Darum geht es: Die Ukraine setzt das Alter für die Einberufung zum Militärdienst von 27 auf 25 Jahre herunter. Präsident Wolodimir Selenski hat ein entsprechendes Gesetz unterzeichnet. Es wurde bereits vor einem Jahr vom Parlament verabschiedet und tritt nun sofort in Kraft. Ausgehend von den Geburtenziffern Ende der 1990er-Jahre können damit theoretisch gut 400'000 weitere Männer für den Kriegsdienst eingezogen werden. Schätzungen gehen davon aus, dass derzeit rund eine Million Ukrainerinnen und Ukrainerinnen unter Waffen stehen.
Der Hintergrund: Die ukrainische Armee hat seit dem Grossangriff der Russen Ende Februar 2022 grosse Verluste erlitten. Das Ausmass der Toten und Verletzten im Krieg wird allerdings geheim gehalten. Seit Monaten wird in der Ukraine heftig über die Einberufung in die Armee diskutiert. Und für die ukrainische Armee wird es immer schwieriger, Freiwillige für den Einsatz an der Front zu finden.
Der Bedarf: Mit der Verhängung des Kriegsrechts nach dem russischen Grossangriff wurde Männern im wehrfähigen Alter zwischen 18 und 60 Jahren die Ausreise aus der Ukraine mit wenigen Ausnahmen verboten. Eingezogen wurden bisher jedoch nur Männer im Reservistenalter ab 27. Angesichts der schweren Lage an der Front hatte Präsident Selenski vor einigen Monaten den Zusatzbedarf an Soldaten mit bis zu 500'000 angegeben. Laut dem neuen Armeechef Olexander Sirski ist die Zahl allerdings etwas hoch gegriffen.

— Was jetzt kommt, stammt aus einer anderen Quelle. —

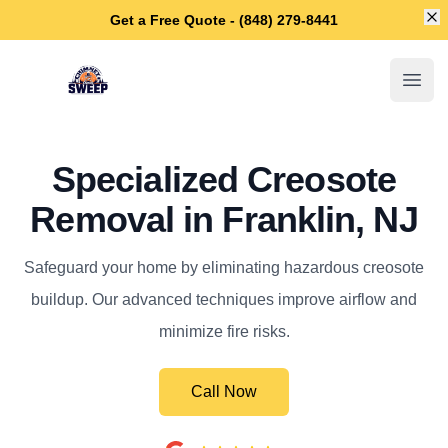
Di
Get a Free Quote - (848) 279-8441
Franklin Chimney Sweep
Open
Specialized Creosote
Removal in Franklin, NJ
Safeguard your home by eliminating hazardous creosote
buildup. Our advanced techniques improve airflow and
minimize fire risks.
Call Now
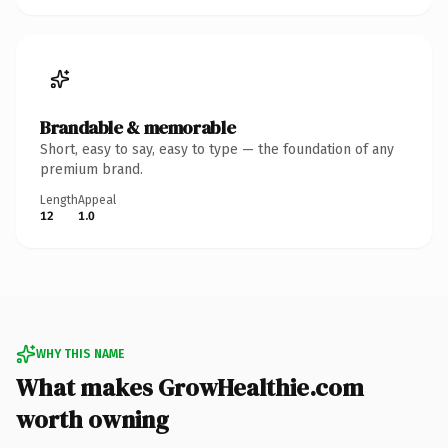
Brandable & memorable
Short, easy to say, easy to type — the foundation of any
premium brand.
Length
Appeal
12
1.0
WHY THIS NAME
What makes GrowHealthie.com
worth owning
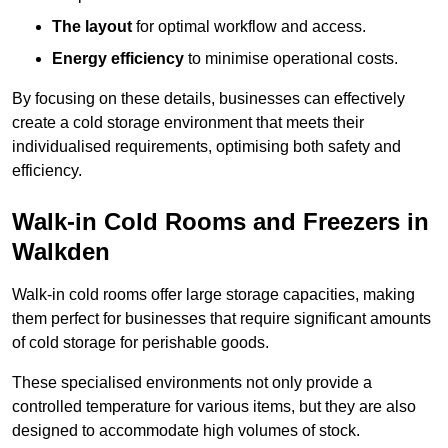
The layout
for optimal workflow and access.
Energy efficiency
to minimise operational costs.
By focusing on these details, businesses can effectively
create a cold storage environment that meets their
individualised requirements, optimising both safety and
efficiency.
Walk-in Cold Rooms and Freezers in
Walkden
Walk-in cold rooms offer large storage capacities, making
them perfect for businesses that require significant amounts
of cold storage for perishable goods.
These specialised environments not only provide a
controlled temperature for various items, but they are also
designed to accommodate high volumes of stock.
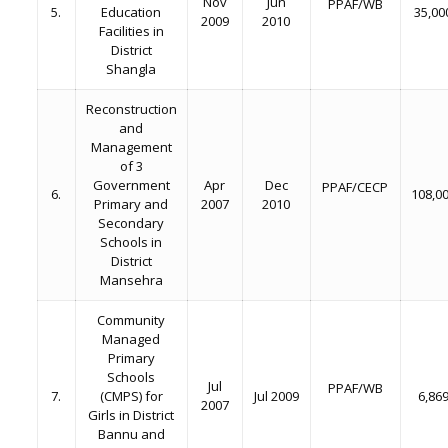
Nov
Jun
PPAF/WB
5.
Education
35,00
2009
2010
Facilities in
District
Shangla
Reconstruction
and
Management
of 3
Government
Apr
Dec
PPAF/CECP
6.
108,0
Primary and
2007
2010
Secondary
Schools in
District
Mansehra
Community
Managed
Primary
Schools
Jul
PPAF/WB
7.
(CMPS) for
Jul 2009
6,86
2007
Girls in District
Bannu and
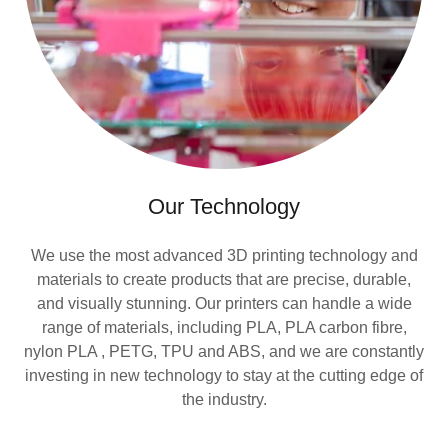
Our Technology
We use the most advanced 3D printing technology and
materials to create products that are precise, durable,
and visually stunning. Our printers can handle a wide
range of materials, including PLA, PLA carbon fibre,
nylon PLA , PETG, TPU and ABS, and we are constantly
investing in new technology to stay at the cutting edge of
the industry.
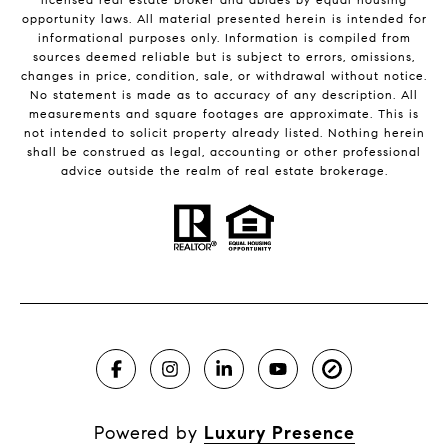
opportunity laws. All material presented herein is intended for
informational purposes only. Information is compiled from
sources deemed reliable but is subject to errors, omissions,
changes in price, condition, sale, or withdrawal without notice.
No statement is made as to accuracy of any description. All
measurements and square footages are approximate. This is
not intended to solicit property already listed. Nothing herein
shall be construed as legal, accounting or other professional
advice outside the realm of real estate brokerage.
Powered by
Luxury Presence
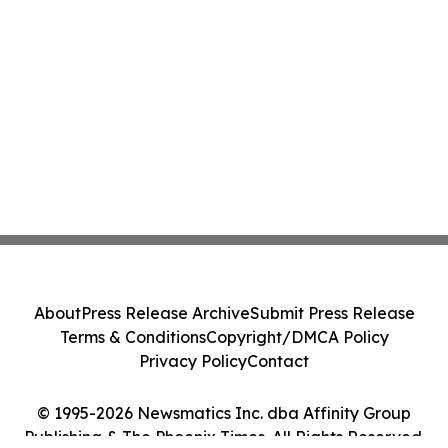
About
Press Release Archive
Submit Press Release
Terms & Conditions
Copyright/DMCA Policy
Privacy Policy
Contact
© 1995-2026 Newsmatics Inc. dba Affinity Group
Publishing & The Phoenix Times. All Rights Reserved.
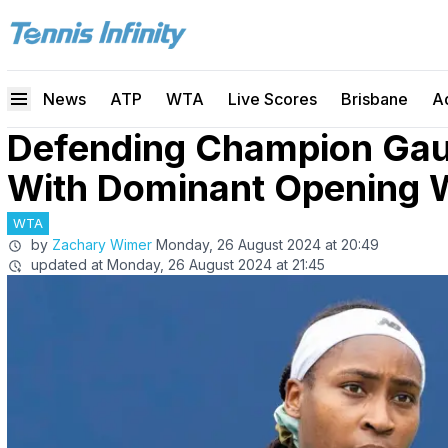
News
ATP
WTA
Live Scores
Brisbane
A
Defending Champion Gauf
With Dominant Opening 
WTA
by
Zachary Wimer
Monday, 26 August 2024 at 20:49
updated at
Monday, 26 August 2024 at 21:45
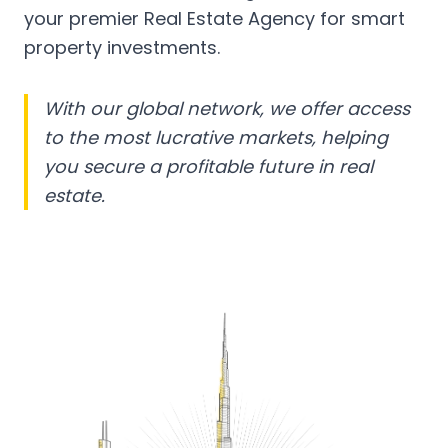
your premier Real Estate Agency for smart
property investments.
With our global network, we offer access
to the most lucrative markets, helping
you secure a profitable future in real
estate.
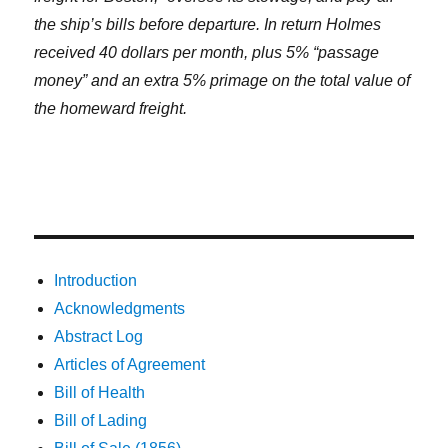
the ship’s bills before departure. In return Holmes
received 40 dollars per month, plus 5% “passage
money” and an extra 5% primage on the total value of
the homeward freight.
Introduction
Acknowledgments
Abstract Log
Articles of Agreement
Bill of Health
Bill of Lading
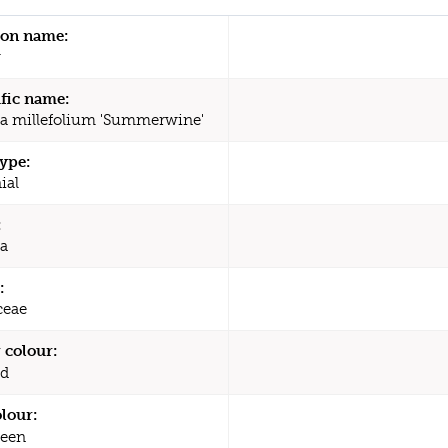
n name:
w
ific name:
ea millefolium 'Summerwine'
type:
ial
:
ea
:
ceae
 colour:
d
olour:
een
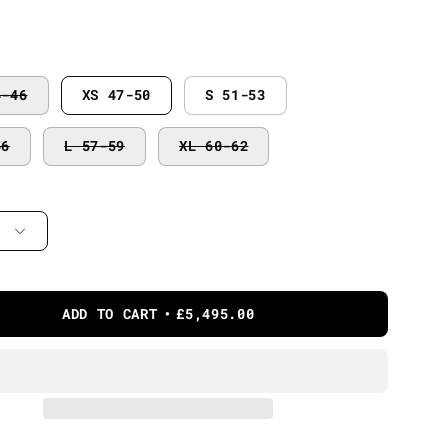
4-46
XS 47-50
S 51-53
56
L 57-59
XL 60-62
ADD TO CART
£5,495.00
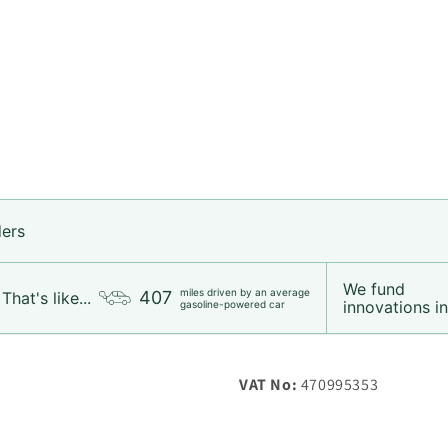
ders
We fund
Login required
miles driven by an average
407
That's like...
innovations in.
gasoline-powered car
Log in to your account to add products to your wishlist and
view your previously saved items.
VAT No:
470995353
Login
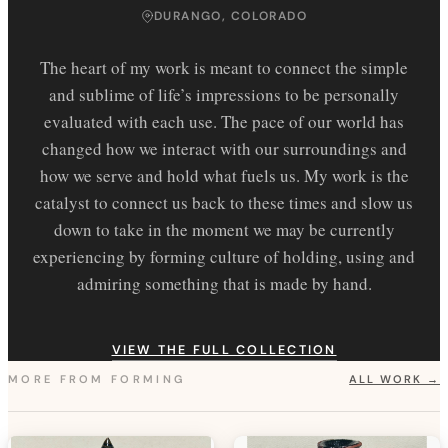
DURANGO, COLORADO
The heart of my work is meant to connect the simple
and sublime of life’s impressions to be personally
evaluated with each use. The pace of our world has
changed how we interact with our surroundings and
how we serve and hold what fuels us. My work is the
catalyst to connect us back to these times and slow us
down to take in the moment we may be currently
experiencing by forming culture of holding, using and
admiring something that is made by hand.
VIEW THE FULL COLLECTION
MORE FROM
FORMING
ALL WORK →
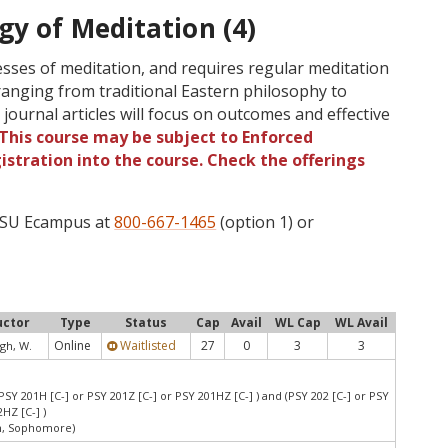
gy of Meditation (4)
esses of meditation, and requires regular meditation
ranging from traditional Eastern philosophy to
 journal articles will focus on outcomes and effective
This course may be subject to Enforced
gistration into the course. Check the offerings
 OSU Ecampus at
800-667-1465
(option 1) or
uctor
Type
Status
Cap
Avail
WL Cap
WL Avail
Online
Waitlisted
27
0
3
3
gh, W.
PSY 201H [C-] or PSY 201Z [C-] or PSY 201HZ [C-] ) and (PSY 202 [C-] or PSY
HZ [C-] )
an, Sophomore)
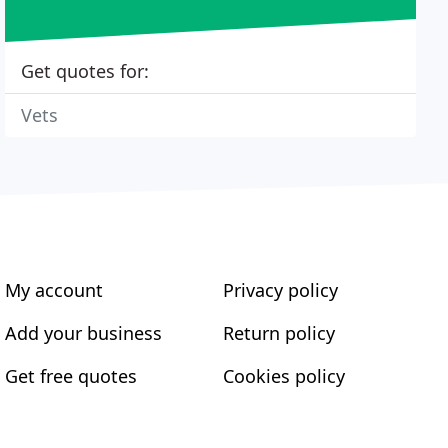
Get quotes for:
Vets
My account
Privacy policy
Add your business
Return policy
Get free quotes
Cookies policy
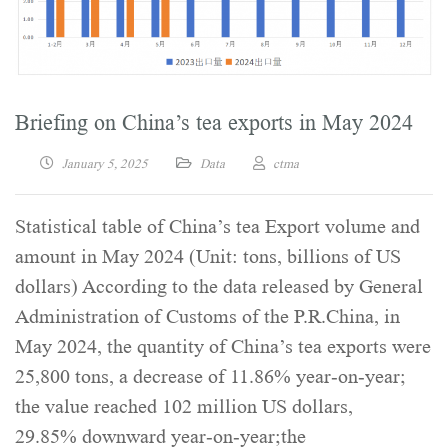
Briefing on China’s tea exports in May 2024
January 5, 2025
Data
ctma
Statistical table of China’s tea Export volume and
amount in May 2024 (Unit: tons, billions of US
dollars) According to the data released by General
Administration of Customs of the P.R.China, in
May 2024, the quantity of China’s tea exports were
25,800 tons, a decrease of 11.86% year-on-year;
the value reached 102 million US dollars,
29.85% downward year-on-year;the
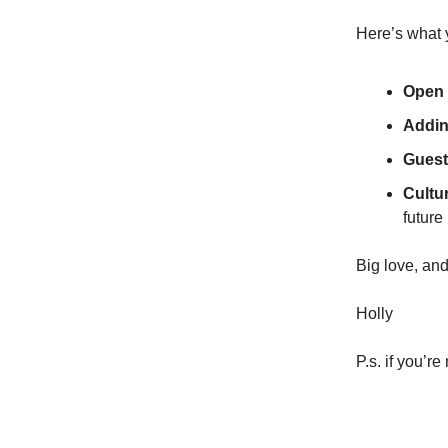
Here’s what 
Open 
Addin
Guest
Cultu
future
Big love, and
Holly
P.s. if you’r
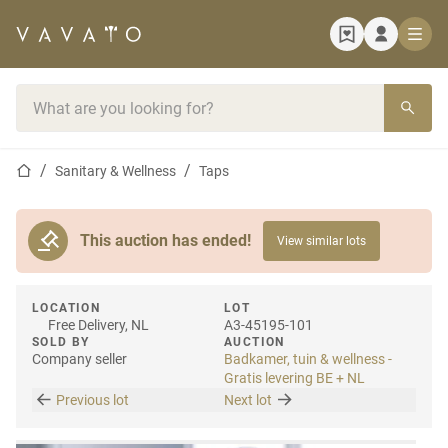
Home page
Search bar
Home page
Sanitary & Wellness
Taps
This auction has ended!
View similar lots
LOCATION
LOT
Free Delivery, NL
A3-45195-101
SOLD BY
AUCTION
Company seller
Badkamer, tuin & wellness -
Gratis levering BE + NL
Previous lot
Next lot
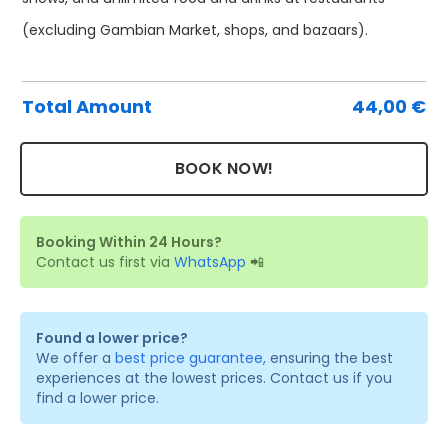
Pa
(excluding Gambian Market, shops, and bazaars).
Ti
qu
Total Amount
44,00
€
BOOK NOW!
Booking Within 24 Hours?
Contact us first via
WhatsApp
📲
Found a lower price?
We offer a
best price guarantee,
ensuring the best
experiences at the lowest prices. Contact us if you
find a lower price.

Für die Ukraine geht es um das Überleben als Staat, als Nation.
Die Drückeberger: Immer wieder gab es Berichte, wonach sich junge Männer von einer Einberufung freikauften – mithilfe korrupter Beamter. «Das Ausmass dürfte allerdings nicht riesig sein», sagt der ukrainische Journalist Denis Trubetskoy. Er lebt in Kiew. In gewissen Einzelfällen hätten zwar bis zu 10'000 Euro den Besitzer gewechselt, damit ein Betroffener als kriegsdienstuntauglich eingestuft wurde. Doch bei einer Million Angehörigen in der Armee gehe es um vergleichsweise wenige Fälle. Jetzt wird parallel zur Herabsetzung des Einberufungsalters auch ein Beschluss über verschärfte Mobilmachungsregeln erwartet.
Das Schicksal akzeptieren: «Natürlich gibt es auch Männer, die nicht in den Krieg wollen und sich verstecken», sagt Trubetskoy. Doch in der Mehrheit fügten sich die Betroffenen ihrem Schicksal: Wer in der Ukraine eingezogen werde, akzeptiere meist, dass es jetzt auch an ihm sei, das Land zu verteidigen. «Schliesslich geht es für die Ukraine um das Überleben als Staat, als Nation.» Das grössere Problem sei, dass viele Ukrainer nicht bei den Behörden gemeldet seien und somit auch nicht zur Musterung aufgeboten werden können.